BRIEF ::
Starting from the line that contains "GitHub. @rly (#607)", give back every line through the end of the listing exactly as written and no other line.
━━━━━ DATA TO USE
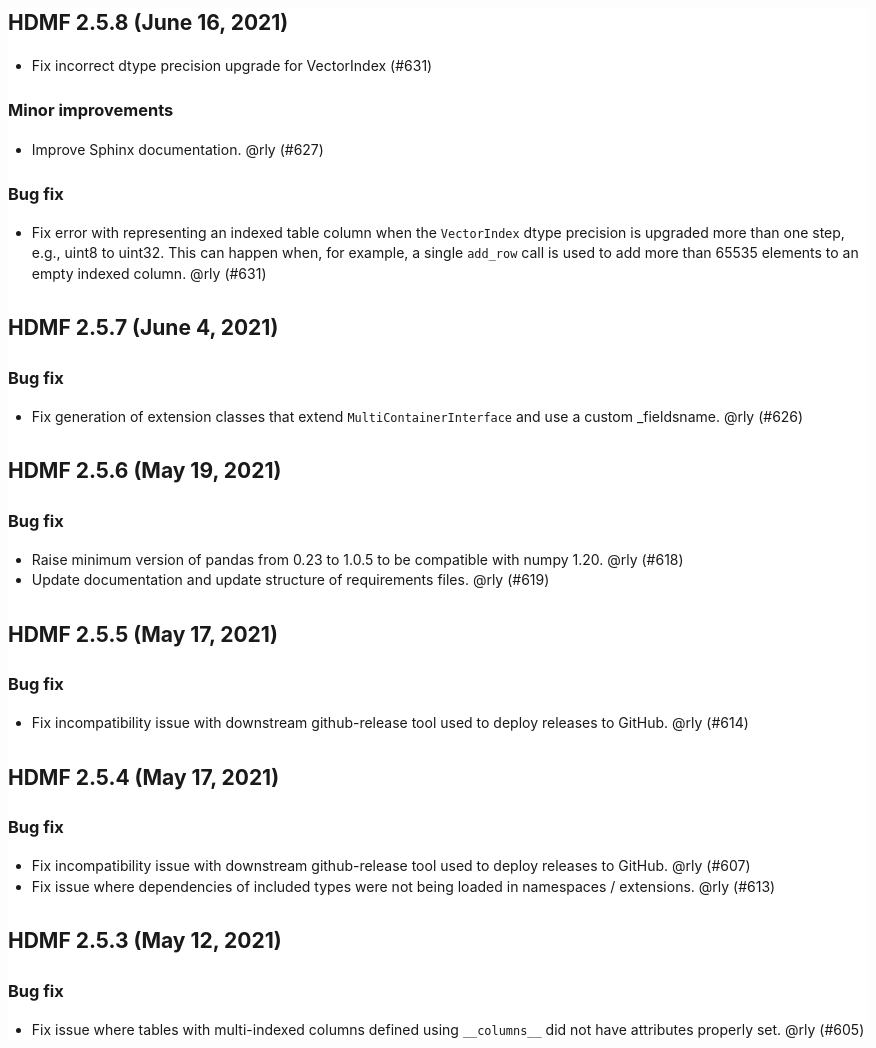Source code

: ## HDMF 2.5.8 (June 16, 2021)
- Fix incorrect dtype precision upgrade for VectorIndex (#631)

### Minor improvements
- Improve Sphinx documentation. @rly (#627)

### Bug fix
- Fix error with representing an indexed table column when the `VectorIndex` dtype precision is upgraded more
  than one step, e.g., uint8 to uint32. This can happen when, for example, a single `add_row` call is used to
  add more than 65535 elements to an empty indexed column. @rly (#631)

## HDMF 2.5.7 (June 4, 2021)

### Bug fix
- Fix generation of extension classes that extend `MultiContainerInterface` and use a custom _fieldsname. @rly (#626)

## HDMF 2.5.6 (May 19, 2021)

### Bug fix
- Raise minimum version of pandas from 0.23 to 1.0.5 to be compatible with numpy 1.20. @rly (#618)
- Update documentation and update structure of requirements files. @rly (#619)

## HDMF 2.5.5 (May 17, 2021)

### Bug fix
- Fix incompatibility issue with downstream github-release tool used to deploy releases to GitHub. @rly (#614)

## HDMF 2.5.4 (May 17, 2021)

### Bug fix
- Fix incompatibility issue with downstream github-release tool used to deploy releases to GitHub. @rly (#607)
- Fix issue where dependencies of included types were not being loaded in namespaces / extensions. @rly (#613)

## HDMF 2.5.3 (May 12, 2021)

### Bug fix
- Fix issue where tables with multi-indexed columns defined using `__columns__` did not have attributes properly set.
  @rly (#605)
━━━━━━━━━━
ANSWER SECTION ::
- Fix incompatibility issue with downstream github-release tool used to deploy releases to GitHub. @rly (#607)
- Fix issue where dependencies of included types were not being loaded in namespaces / extensions. @rly (#613)

## HDMF 2.5.3 (May 12, 2021)

### Bug fix
- Fix issue where tables with multi-indexed columns defined using `__columns__` did not have attributes properly set.
  @rly (#605)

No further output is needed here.